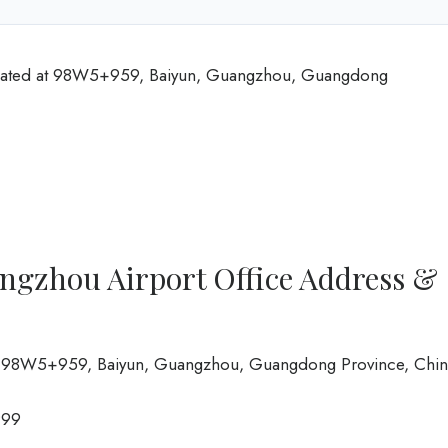
ocated at 98W5+959, Baiyun, Guangzhou, Guangdong
ngzhou Airport Office Address &
rt, 98W5+959, Baiyun, Guangzhou, Guangdong Province, Chi
999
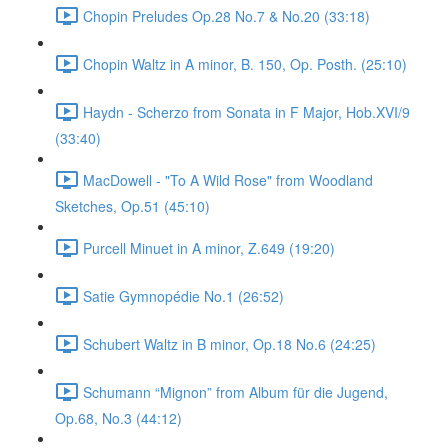
Chopin Preludes Op.28 No.7 & No.20 (33:18)
Chopin Waltz in A minor, B. 150, Op. Posth. (25:10)
Haydn - Scherzo from Sonata in F Major, Hob.XVI/9
(33:40)
MacDowell - "To A Wild Rose" from Woodland
Sketches, Op.51 (45:10)
Purcell Minuet in A minor, Z.649 (19:20)
Satie Gymnopédie No.1 (26:52)
Schubert Waltz in B minor, Op.18 No.6 (24:25)
Schumann “Mignon” from Album für die Jugend,
Op.68, No.3 (44:12)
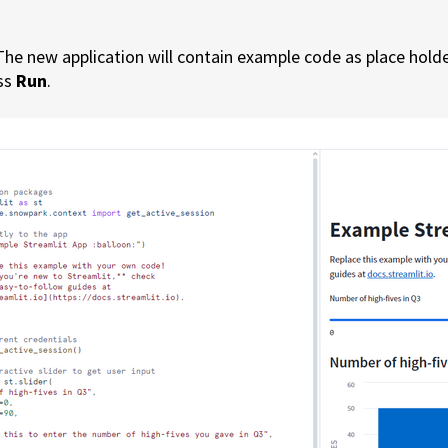
 The new application will contain example code as place holde
ess
Run
.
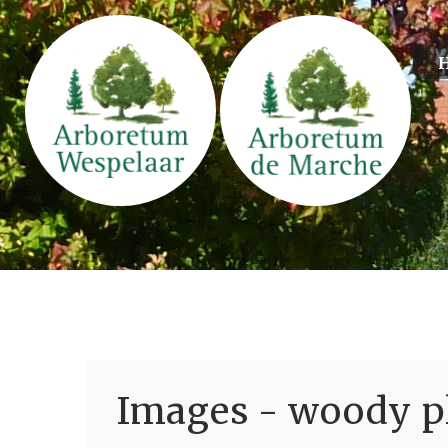
Images - woody pl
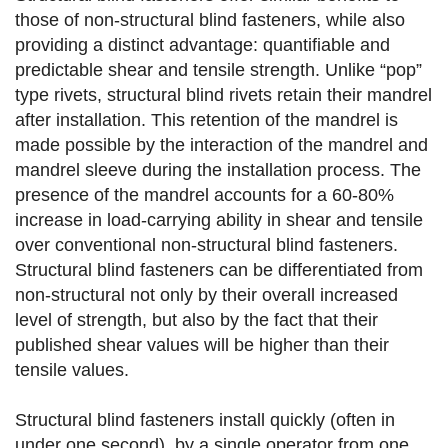
those of non-structural blind fasteners, while also
providing a distinct advantage: quantifiable and
predictable shear and tensile strength. Unlike “pop”
type rivets, structural blind rivets retain their mandrel
after installation. This retention of the mandrel is
made possible by the interaction of the mandrel and
mandrel sleeve during the installation process. The
presence of the mandrel accounts for a 60-80%
increase in load-carrying ability in shear and tensile
over conventional non-structural blind fasteners.
Structural blind fasteners can be differentiated from
non-structural not only by their overall increased
level of strength, but also by the fact that their
published shear values will be higher than their
tensile values.
Structural blind fasteners install quickly (often in
under one second), by a single operator from one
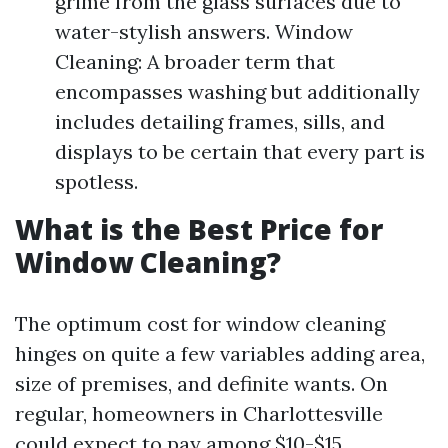
grime from the glass surfaces due to
water-stylish answers. Window
Cleaning: A broader term that
encompasses washing but additionally
includes detailing frames, sills, and
displays to be certain that every part is
spotless.
What is the Best Price for
Window Cleaning?
The optimum cost for window cleaning
hinges on quite a few variables adding area,
size of premises, and definite wants. On
regular, homeowners in Charlottesville
could expect to pay among $10-$15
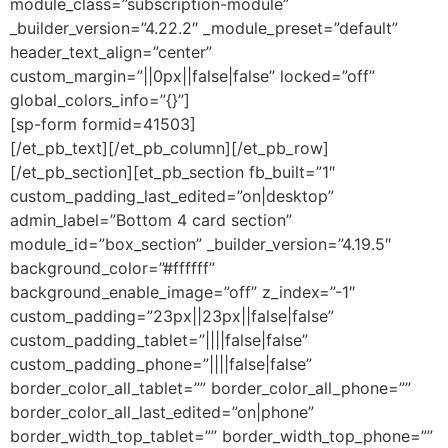
module_class=”subscription-module”
_builder_version=”4.22.2″ _module_preset=”default”
header_text_align=”center”
custom_margin=”||0px||false|false” locked=”off”
global_colors_info=”{}”]
[sp-form formid=41503]
[/et_pb_text][/et_pb_column][/et_pb_row]
[/et_pb_section][et_pb_section fb_built=”1″
custom_padding_last_edited=”on|desktop”
admin_label=”Bottom 4 card section”
module_id=”box_section” _builder_version=”4.19.5″
background_color=”#ffffff”
background_enable_image=”off” z_index=”-1″
custom_padding=”23px||23px||false|false”
custom_padding_tablet=”||||false|false”
custom_padding_phone=”||||false|false”
border_color_all_tablet=”” border_color_all_phone=””
border_color_all_last_edited=”on|phone”
border_width_top_tablet=”” border_width_top_phone=””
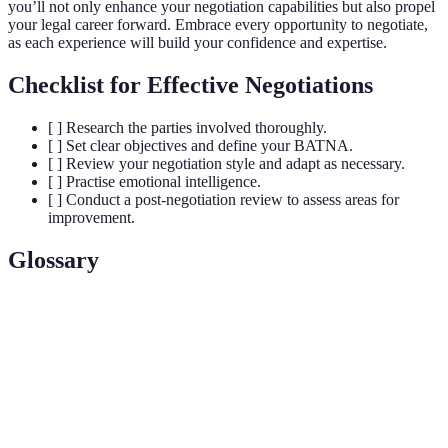
you’ll not only enhance your negotiation capabilities but also propel
your legal career forward. Embrace every opportunity to negotiate,
as each experience will build your confidence and expertise.
Checklist for Effective Negotiations
[ ] Research the parties involved thoroughly.
[ ] Set clear objectives and define your BATNA.
[ ] Review your negotiation style and adapt as necessary.
[ ] Practise emotional intelligence.
[ ] Conduct a post-negotiation review to assess areas for
improvement.
Glossary
Terme
Définition
Best Alternative to a Negotiated Agreement, your
BATNA
best fallback option if negotiations fail.
Zone of Possible Agreement, the range in which an
ZOPA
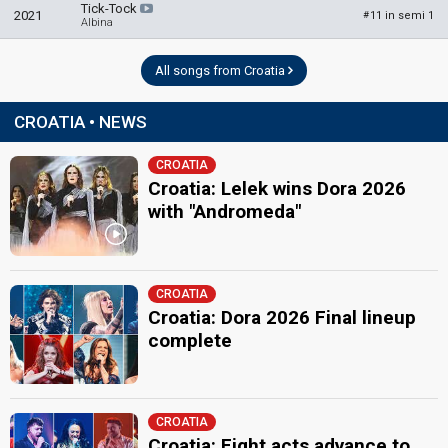
Tick-Tock
2021
11 in semi 1
#
Albina
All songs from Croatia
CROATIA • NEWS
CROATIA
Croatia: Lelek wins Dora 2026
with "Andromeda"
CROATIA
Croatia: Dora 2026 Final lineup
complete
CROATIA
Croatia: Eight acts advance to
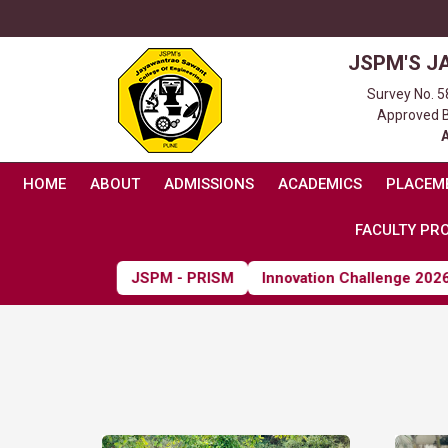
JSPM'S J
Survey No. 5
Approved By
HOME
ABOUT
ADMISSIONS
ACADEMICS
PLACEM
FACULTY PRO
JSPM - PRISM
Innovation Challenge 2026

● ● ● ●

= Work request =
Your answer should consist of all lines in the listing above that contain "Waltz".

= Result of this task =
Chopin Waltz in A minor, B. 150, Op. Posth. (25:10)
Schubert Waltz in B minor, Op.18 No.6 (24:25)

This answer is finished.